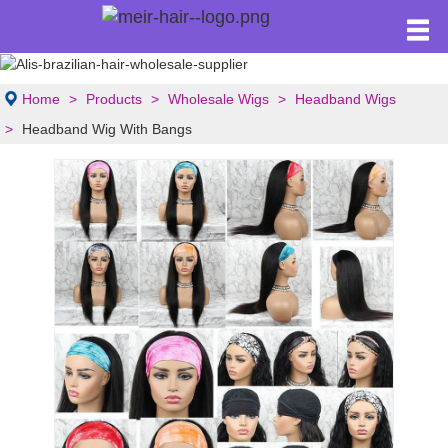
Home
Products
Wholesale Wigs
Headband Wigs
Headband Wig With Bangs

**Written task:**
Copy the text of the items above line for line, without changing anything. Leave the pictures out of your answer.

**Result of this exercise:**
Home
Products
Wholesale Wigs
Headband Wigs
Headband Wig With Bangs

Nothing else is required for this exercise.